TO DO — Each line from the material with the word "有権者数" in it must be copied.

EXCERPTED DATA —
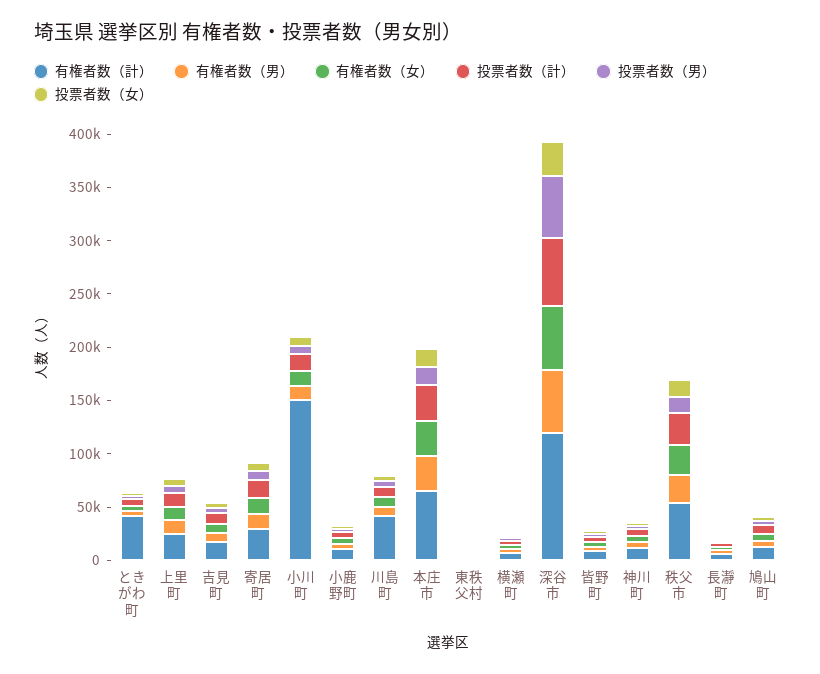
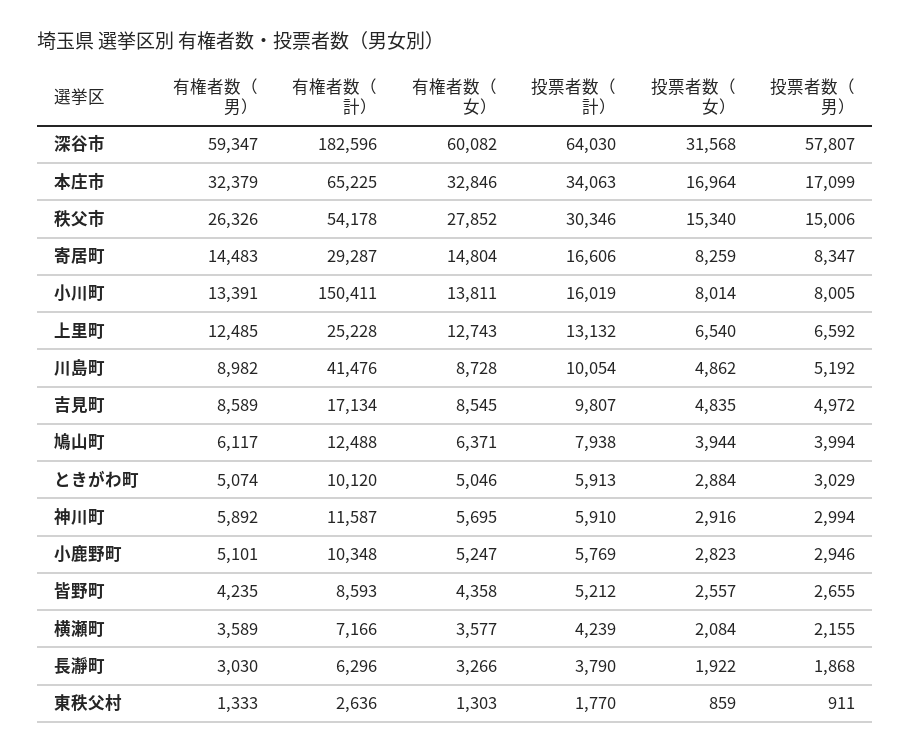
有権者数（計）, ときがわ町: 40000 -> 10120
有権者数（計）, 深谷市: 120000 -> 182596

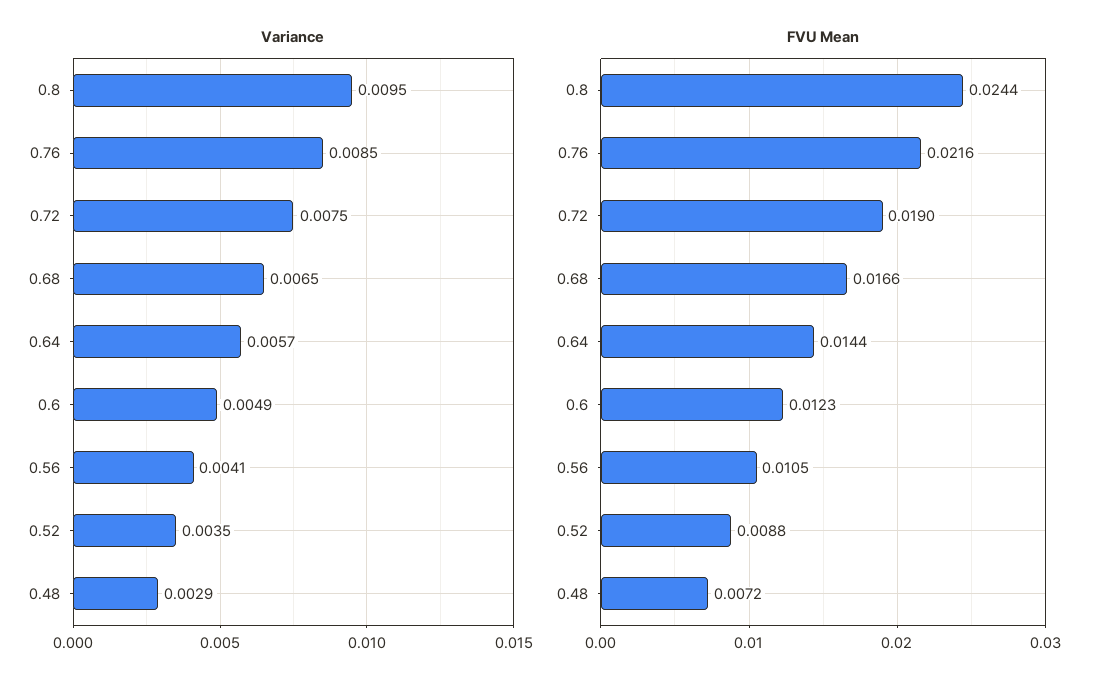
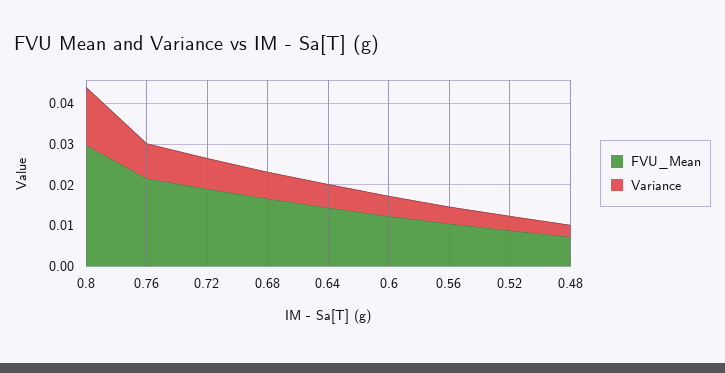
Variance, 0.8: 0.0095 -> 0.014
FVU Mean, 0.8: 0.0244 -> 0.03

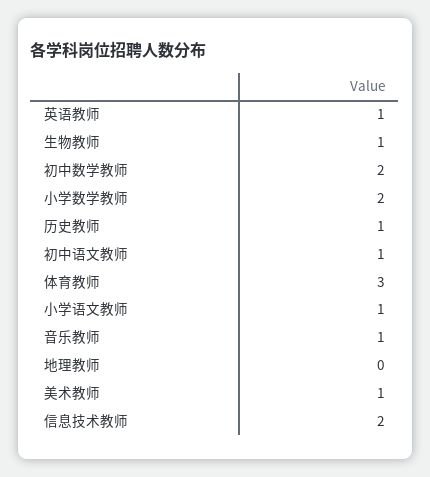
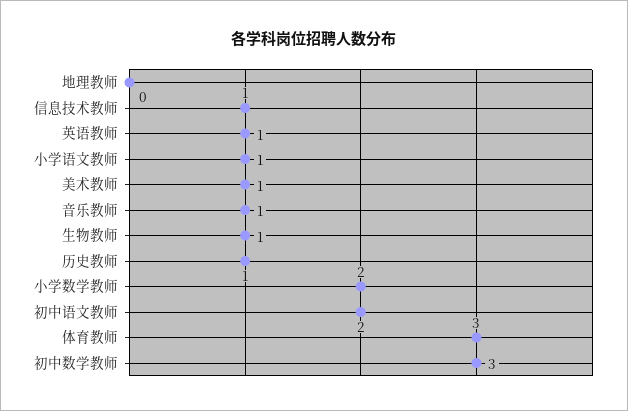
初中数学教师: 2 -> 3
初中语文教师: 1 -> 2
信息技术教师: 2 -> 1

RESPONSE TO THE EXERCISE —
有権者数（計）, ときがわ町: 40000 -> 10120
有権者数（計）, 深谷市: 120000 -> 182596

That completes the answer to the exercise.